文档片段:
%%

发送POST请求:有时候我们想要在请求数据的时候发送POST请求,那么这时候需要使用
Request
的子类FromRequest
来实现,如果想要在爬虫一开始的时候就发送POST请求,那么需要在爬虫类中重写start_request(self)
方法,并且不再调用start_urls
里的url。
1、创建项目
D:\学习笔记\Python学习\Python_Crawler>scrapy startproject renrenLogin
New Scrapy project 'renrenLogin', using template directory 'c:\python38\lib\site-packages\scrapy\templates\project', created in:
D:\学习笔记\Python学习\Python_Crawler\renrenLogin
You can start your first spider with:
cd renrenLogin
scrapy genspider example example.com
2、创建爬虫
D:\学习笔记\Python学习\Python_Crawler>cd renrenLogin
D:\学习笔记\Python学习\Python_Crawler\renrenLogin>scrapy genspider renren "renren.com"

%%

任务要求:
从最后一行之后接着写这篇讲 Scrapy 发送 POST 请求的文字。 下面的列表取自另一个来源。

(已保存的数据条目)
%%

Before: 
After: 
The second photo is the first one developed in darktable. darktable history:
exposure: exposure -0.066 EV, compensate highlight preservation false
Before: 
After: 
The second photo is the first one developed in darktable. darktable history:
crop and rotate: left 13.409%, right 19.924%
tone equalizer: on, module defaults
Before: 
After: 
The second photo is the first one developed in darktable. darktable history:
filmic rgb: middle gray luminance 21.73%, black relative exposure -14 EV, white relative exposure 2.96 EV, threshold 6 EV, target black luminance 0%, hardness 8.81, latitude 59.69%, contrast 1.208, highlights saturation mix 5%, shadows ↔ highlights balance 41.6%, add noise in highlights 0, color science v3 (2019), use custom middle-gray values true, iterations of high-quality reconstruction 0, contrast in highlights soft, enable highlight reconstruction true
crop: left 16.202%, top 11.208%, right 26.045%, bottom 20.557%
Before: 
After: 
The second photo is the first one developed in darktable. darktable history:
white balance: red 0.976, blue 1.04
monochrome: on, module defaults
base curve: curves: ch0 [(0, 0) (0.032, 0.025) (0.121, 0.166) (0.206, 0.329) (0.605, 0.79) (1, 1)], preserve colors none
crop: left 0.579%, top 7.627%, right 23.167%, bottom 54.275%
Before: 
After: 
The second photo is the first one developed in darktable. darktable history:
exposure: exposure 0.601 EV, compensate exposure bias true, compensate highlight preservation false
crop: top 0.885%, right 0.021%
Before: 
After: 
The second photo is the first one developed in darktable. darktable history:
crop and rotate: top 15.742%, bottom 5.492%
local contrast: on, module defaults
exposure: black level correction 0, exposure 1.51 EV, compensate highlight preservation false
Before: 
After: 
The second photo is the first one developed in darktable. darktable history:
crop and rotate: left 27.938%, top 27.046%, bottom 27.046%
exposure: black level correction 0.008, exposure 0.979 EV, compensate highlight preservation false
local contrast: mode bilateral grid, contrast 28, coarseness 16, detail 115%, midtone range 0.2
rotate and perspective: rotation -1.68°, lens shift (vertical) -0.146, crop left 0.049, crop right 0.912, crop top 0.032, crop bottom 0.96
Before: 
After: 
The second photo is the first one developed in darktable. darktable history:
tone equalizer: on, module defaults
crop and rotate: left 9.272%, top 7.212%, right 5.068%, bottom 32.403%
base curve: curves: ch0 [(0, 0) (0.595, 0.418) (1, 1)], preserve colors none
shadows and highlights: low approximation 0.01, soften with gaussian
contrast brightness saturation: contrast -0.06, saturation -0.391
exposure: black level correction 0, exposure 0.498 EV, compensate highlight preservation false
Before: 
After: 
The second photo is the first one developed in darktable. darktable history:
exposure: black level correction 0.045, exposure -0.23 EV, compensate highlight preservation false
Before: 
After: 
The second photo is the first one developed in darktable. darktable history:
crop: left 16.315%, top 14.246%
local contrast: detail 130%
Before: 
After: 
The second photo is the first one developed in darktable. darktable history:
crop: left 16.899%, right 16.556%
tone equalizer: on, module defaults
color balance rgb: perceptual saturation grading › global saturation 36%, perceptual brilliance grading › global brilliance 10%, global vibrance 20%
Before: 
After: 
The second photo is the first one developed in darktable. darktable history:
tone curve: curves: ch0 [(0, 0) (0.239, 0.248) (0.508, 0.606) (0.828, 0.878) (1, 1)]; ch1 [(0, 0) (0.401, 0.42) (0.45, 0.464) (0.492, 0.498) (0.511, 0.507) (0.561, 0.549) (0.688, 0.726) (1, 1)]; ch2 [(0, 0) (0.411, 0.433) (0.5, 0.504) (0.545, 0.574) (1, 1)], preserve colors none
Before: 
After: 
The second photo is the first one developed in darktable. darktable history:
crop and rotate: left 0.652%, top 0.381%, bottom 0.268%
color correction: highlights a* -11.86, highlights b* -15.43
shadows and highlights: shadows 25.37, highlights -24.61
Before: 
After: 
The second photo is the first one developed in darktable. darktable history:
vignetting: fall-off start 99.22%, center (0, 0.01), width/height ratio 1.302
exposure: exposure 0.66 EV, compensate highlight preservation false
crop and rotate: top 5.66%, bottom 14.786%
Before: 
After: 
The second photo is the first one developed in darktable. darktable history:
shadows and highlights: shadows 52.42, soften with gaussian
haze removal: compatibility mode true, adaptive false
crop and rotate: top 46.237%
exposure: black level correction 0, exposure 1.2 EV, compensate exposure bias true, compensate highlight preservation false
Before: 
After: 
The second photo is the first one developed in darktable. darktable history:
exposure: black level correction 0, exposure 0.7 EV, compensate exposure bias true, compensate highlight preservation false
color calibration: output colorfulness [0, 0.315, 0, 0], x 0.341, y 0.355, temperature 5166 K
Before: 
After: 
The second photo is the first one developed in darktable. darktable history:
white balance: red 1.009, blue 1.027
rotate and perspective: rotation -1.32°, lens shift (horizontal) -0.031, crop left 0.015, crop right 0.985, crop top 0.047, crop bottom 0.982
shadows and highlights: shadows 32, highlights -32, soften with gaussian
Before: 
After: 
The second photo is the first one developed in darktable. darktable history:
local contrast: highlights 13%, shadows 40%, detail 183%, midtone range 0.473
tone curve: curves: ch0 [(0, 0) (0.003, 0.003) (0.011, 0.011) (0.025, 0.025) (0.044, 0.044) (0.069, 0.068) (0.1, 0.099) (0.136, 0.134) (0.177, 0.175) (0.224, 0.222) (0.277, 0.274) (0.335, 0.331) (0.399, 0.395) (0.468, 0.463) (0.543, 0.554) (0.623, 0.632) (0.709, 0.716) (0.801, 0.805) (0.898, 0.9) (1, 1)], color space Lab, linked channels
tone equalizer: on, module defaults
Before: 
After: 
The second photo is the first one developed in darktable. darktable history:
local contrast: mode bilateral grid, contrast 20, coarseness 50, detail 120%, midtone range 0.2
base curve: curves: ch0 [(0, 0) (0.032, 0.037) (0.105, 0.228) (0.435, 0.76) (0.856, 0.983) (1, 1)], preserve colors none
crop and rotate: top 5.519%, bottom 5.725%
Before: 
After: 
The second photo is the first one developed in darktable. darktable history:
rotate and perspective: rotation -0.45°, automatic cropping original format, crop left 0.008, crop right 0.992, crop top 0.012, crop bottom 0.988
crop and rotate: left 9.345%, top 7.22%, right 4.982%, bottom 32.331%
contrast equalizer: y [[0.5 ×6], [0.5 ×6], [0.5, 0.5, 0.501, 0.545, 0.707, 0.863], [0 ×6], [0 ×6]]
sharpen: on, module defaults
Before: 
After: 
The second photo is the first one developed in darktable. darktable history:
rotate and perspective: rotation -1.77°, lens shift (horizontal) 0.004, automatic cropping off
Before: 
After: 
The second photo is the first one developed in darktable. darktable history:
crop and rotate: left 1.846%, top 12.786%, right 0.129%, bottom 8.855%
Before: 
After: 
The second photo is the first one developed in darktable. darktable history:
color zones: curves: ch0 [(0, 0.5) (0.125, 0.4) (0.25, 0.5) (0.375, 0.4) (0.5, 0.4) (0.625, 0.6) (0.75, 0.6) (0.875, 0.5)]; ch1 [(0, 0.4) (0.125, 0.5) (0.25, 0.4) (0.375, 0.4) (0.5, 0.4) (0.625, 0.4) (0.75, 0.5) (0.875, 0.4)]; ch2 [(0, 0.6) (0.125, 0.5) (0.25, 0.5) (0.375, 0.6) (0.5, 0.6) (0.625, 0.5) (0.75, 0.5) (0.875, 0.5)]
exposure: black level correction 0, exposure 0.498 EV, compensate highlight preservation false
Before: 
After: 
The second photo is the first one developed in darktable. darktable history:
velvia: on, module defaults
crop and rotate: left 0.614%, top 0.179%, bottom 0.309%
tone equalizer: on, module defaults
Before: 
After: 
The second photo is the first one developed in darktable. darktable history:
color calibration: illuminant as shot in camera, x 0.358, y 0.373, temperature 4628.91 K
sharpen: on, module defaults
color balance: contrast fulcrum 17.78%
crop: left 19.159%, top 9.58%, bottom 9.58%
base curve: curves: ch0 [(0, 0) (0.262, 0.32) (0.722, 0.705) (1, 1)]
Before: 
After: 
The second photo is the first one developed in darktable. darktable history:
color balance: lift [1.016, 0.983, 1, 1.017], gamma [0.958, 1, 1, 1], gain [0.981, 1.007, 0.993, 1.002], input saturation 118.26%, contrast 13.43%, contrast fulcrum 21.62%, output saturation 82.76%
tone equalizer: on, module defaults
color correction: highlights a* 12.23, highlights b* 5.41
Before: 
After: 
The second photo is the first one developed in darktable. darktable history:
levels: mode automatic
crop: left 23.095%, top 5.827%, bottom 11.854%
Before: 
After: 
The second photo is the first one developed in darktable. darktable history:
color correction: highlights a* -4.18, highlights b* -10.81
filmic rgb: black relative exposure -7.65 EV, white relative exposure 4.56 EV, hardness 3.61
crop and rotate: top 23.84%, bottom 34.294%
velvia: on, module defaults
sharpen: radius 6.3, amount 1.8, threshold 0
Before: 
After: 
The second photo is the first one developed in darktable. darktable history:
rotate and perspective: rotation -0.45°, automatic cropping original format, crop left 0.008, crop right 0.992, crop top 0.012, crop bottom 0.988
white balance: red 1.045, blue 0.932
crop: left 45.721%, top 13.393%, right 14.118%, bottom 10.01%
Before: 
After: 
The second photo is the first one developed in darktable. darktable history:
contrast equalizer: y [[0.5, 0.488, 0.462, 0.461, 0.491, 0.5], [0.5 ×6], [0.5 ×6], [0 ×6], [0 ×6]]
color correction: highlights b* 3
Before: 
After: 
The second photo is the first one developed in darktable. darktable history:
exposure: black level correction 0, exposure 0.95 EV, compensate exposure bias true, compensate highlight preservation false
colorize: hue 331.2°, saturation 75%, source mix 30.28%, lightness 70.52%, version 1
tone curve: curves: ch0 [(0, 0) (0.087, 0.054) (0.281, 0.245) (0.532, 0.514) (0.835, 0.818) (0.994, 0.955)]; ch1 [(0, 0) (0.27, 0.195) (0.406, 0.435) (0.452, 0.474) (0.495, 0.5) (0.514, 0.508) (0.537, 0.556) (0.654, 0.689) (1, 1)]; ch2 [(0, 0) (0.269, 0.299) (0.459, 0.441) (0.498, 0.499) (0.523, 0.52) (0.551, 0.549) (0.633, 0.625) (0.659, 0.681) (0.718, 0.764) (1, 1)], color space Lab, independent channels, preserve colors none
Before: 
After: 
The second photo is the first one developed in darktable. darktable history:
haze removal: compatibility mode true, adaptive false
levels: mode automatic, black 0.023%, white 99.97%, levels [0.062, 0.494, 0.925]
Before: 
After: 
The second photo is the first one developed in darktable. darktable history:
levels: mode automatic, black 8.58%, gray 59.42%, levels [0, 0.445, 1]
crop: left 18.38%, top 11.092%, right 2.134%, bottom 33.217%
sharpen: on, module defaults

%%

结果:
Created spider 'renren' using template 'basic' in module:
renrenLogin.spiders.renren
3、代码实现
A)settings.py文件配置:
ROBOTSTXT_OBEY = False
DOWNLOAD_DELAY = 1
DEFAULT_REQUEST_HEADERS = {
'Accept': 'text/html,application/xhtml+xml,application/xml;q=0.9,*/*;q=0.8',
'Accept-Language': 'en',
'User-Agent': 'Mozilla/5.0 (Windows NT 10.0; WOW64) AppleWebKit/537.36 (KHTML, like Gecko) Chrome/81.0.4044.9 Safari/537.36',
}
B)start.py文件如下:
from scrapy import cmdline
cmdline.execute("scrapy crawl renren".split())
C)renren.py文件如下:
# -*- coding: utf-8 -*-
import scrapy
class RenrenSpider(scrapy.Spider):
name = 'renren'
allowed_domains = ['renren.com']
start_urls = ['http://renren.com/']
def start_requests(self):
url = "http://www.renren.com/PLogin.do"
data = {"email": "kevin19851228@gmail.com", "password": "1qaz@WSX"}
request = scrapy.FormRequest(url, formdata=data,callback=self.parse_page)
yield request
def parse_page(self, response):
# with open('renren.html', 'w', encoding='utf-8') as fp:
# fp.write(response.text)
request = scrapy.Request(url="http://www.renren.com/880151247/profile", callback=self.parse_profile)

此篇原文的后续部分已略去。